Gli italiani tendono autonomamente a ricercare informazioni e conoscenza e a costruire palinsesti personalizzati; di contro chi gestisce le architetture mediologiche e i suoi processi non fa altro che “tracciare” le loro azioni, immagazzinare i dati sensibili disseminati dagli italiani nel corso delle loro azioni secondo la logica dei big data, estrarre conoscenza secondo la logica del datamining e prevedere comportamenti, preferenze e desideri, al fine di costruire nuovi percorsi di influenza sociale.

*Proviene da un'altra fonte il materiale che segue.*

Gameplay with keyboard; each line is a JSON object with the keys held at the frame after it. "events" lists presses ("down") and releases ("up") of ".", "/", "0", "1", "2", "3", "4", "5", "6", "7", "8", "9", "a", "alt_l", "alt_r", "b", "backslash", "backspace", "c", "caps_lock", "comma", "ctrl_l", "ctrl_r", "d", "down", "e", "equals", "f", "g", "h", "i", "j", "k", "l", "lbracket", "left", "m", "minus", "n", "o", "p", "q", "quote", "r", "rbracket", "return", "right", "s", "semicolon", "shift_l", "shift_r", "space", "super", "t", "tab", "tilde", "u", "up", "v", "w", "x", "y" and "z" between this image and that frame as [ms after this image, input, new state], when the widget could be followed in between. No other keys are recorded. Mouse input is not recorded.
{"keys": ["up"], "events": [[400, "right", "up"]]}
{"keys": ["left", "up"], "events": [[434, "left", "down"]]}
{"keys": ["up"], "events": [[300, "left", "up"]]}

Diventa naturale che i motori di ricerca diventino il punto di partenza nella fruizione di informazione ricercata dagli italiani, diventando il medium di partenza per accedere alle informazioni. Le statistiche hanno dimostrato che la maggioranza degli utilizzatori di Internet (oltre il 95% in alcuni casi) considera sufficienti, se non addirittura rilevanti, per la loro ricerca solo i risultati presenti nella prima pagina e non si preoccupa di verificare gli altri. Questa tendenza è confermata dal fatto che i primi cinque risultati di ricerca superano il 75% dei click.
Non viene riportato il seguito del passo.